### [Problem requirements]
Please copy each line of the data that includes the string "Searcy".

══════════════════════════════

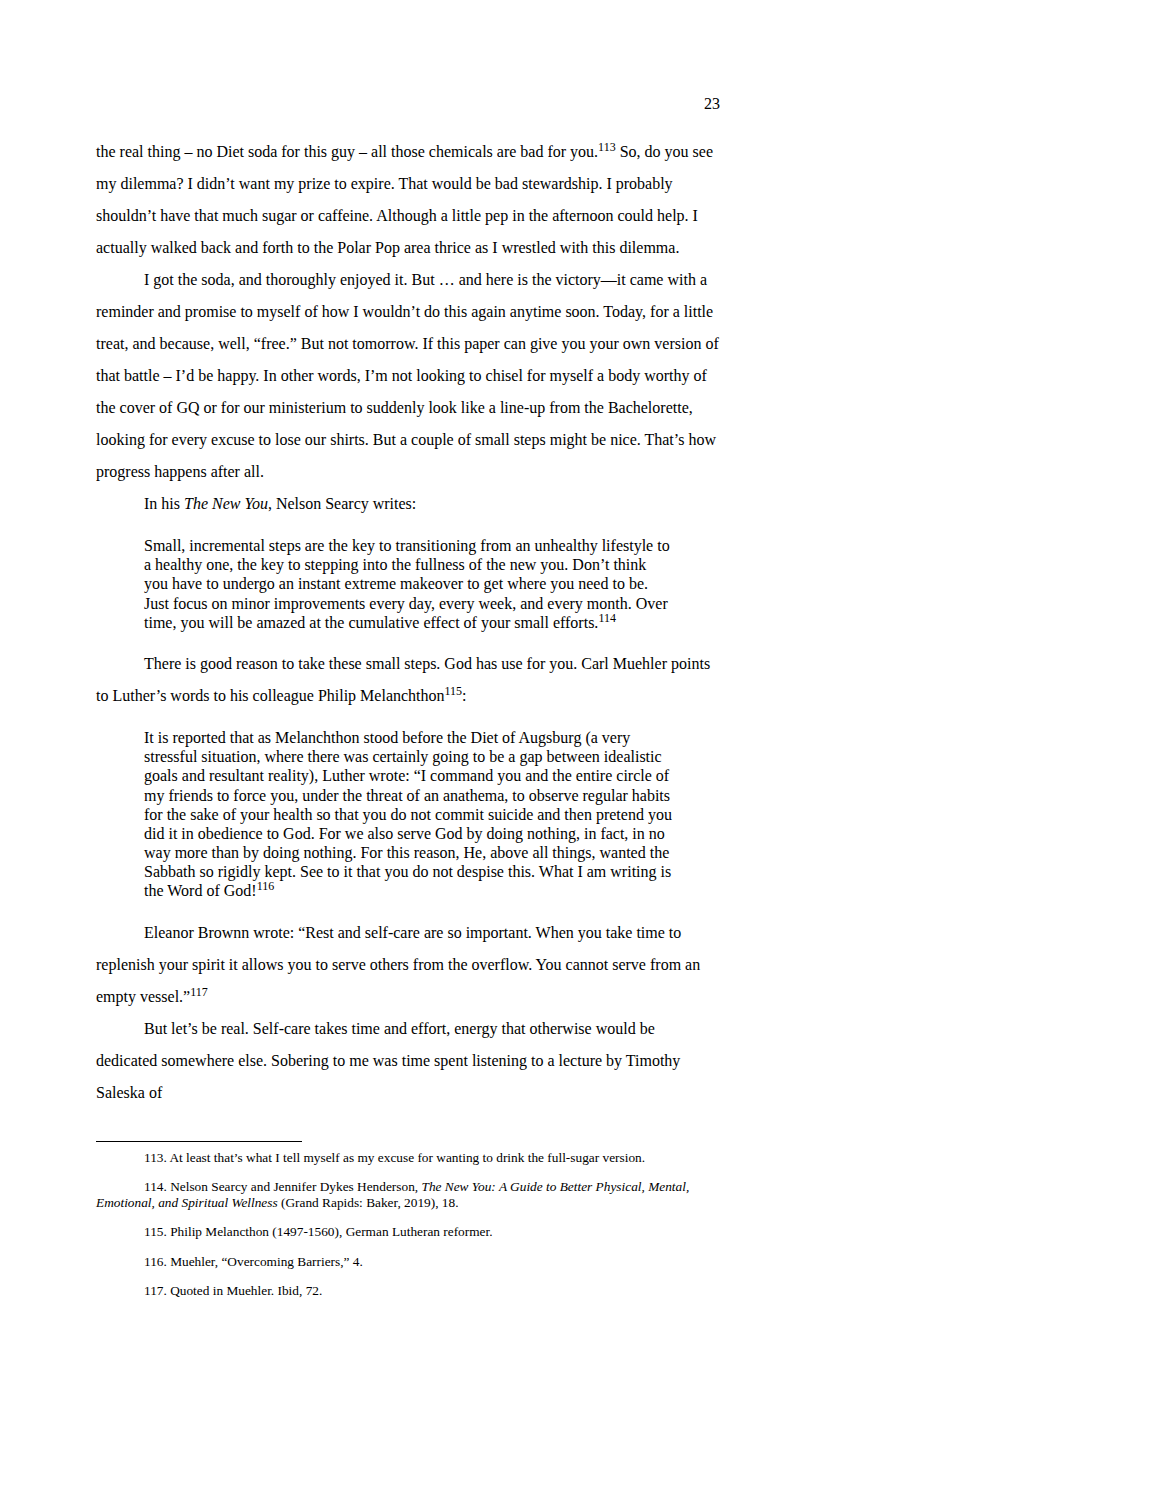23
the real thing – no Diet soda for this guy – all those chemicals are bad for you.113 So, do you see my dilemma? I didn’t want my prize to expire. That would be bad stewardship. I probably shouldn’t have that much sugar or caffeine. Although a little pep in the afternoon could help. I actually walked back and forth to the Polar Pop area thrice as I wrestled with this dilemma.
I got the soda, and thoroughly enjoyed it. But … and here is the victory—it came with a reminder and promise to myself of how I wouldn’t do this again anytime soon. Today, for a little treat, and because, well, “free.” But not tomorrow. If this paper can give you your own version of that battle – I’d be happy. In other words, I’m not looking to chisel for myself a body worthy of the cover of GQ or for our ministerium to suddenly look like a line-up from the Bachelorette, looking for every excuse to lose our shirts. But a couple of small steps might be nice. That’s how progress happens after all.
In his The New You, Nelson Searcy writes:
Small, incremental steps are the key to transitioning from an unhealthy lifestyle to a healthy one, the key to stepping into the fullness of the new you. Don’t think you have to undergo an instant extreme makeover to get where you need to be. Just focus on minor improvements every day, every week, and every month. Over time, you will be amazed at the cumulative effect of your small efforts.114
There is good reason to take these small steps. God has use for you. Carl Muehler points to Luther’s words to his colleague Philip Melanchthon115:
It is reported that as Melanchthon stood before the Diet of Augsburg (a very stressful situation, where there was certainly going to be a gap between idealistic goals and resultant reality), Luther wrote: “I command you and the entire circle of my friends to force you, under the threat of an anathema, to observe regular habits for the sake of your health so that you do not commit suicide and then pretend you did it in obedience to God. For we also serve God by doing nothing, in fact, in no way more than by doing nothing. For this reason, He, above all things, wanted the Sabbath so rigidly kept. See to it that you do not despise this. What I am writing is the Word of God!116
Eleanor Brownn wrote: “Rest and self-care are so important. When you take time to replenish your spirit it allows you to serve others from the overflow. You cannot serve from an empty vessel.”117
But let’s be real. Self-care takes time and effort, energy that otherwise would be dedicated somewhere else. Sobering to me was time spent listening to a lecture by Timothy Saleska of
113. At least that’s what I tell myself as my excuse for wanting to drink the full-sugar version.
114. Nelson Searcy and Jennifer Dykes Henderson, The New You: A Guide to Better Physical, Mental, Emotional, and Spiritual Wellness (Grand Rapids: Baker, 2019), 18.
115. Philip Melancthon (1497-1560), German Lutheran reformer.
116. Muehler, “Overcoming Barriers,” 4.
117. Quoted in Muehler. Ibid, 72.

══════════════════════════════

### [Solution]
In his The New You, Nelson Searcy writes:
114. Nelson Searcy and Jennifer Dykes Henderson, The New You: A Guide to Better Physical, Mental, Emotional, and Spiritual Wellness (Grand Rapids: Baker, 2019), 18.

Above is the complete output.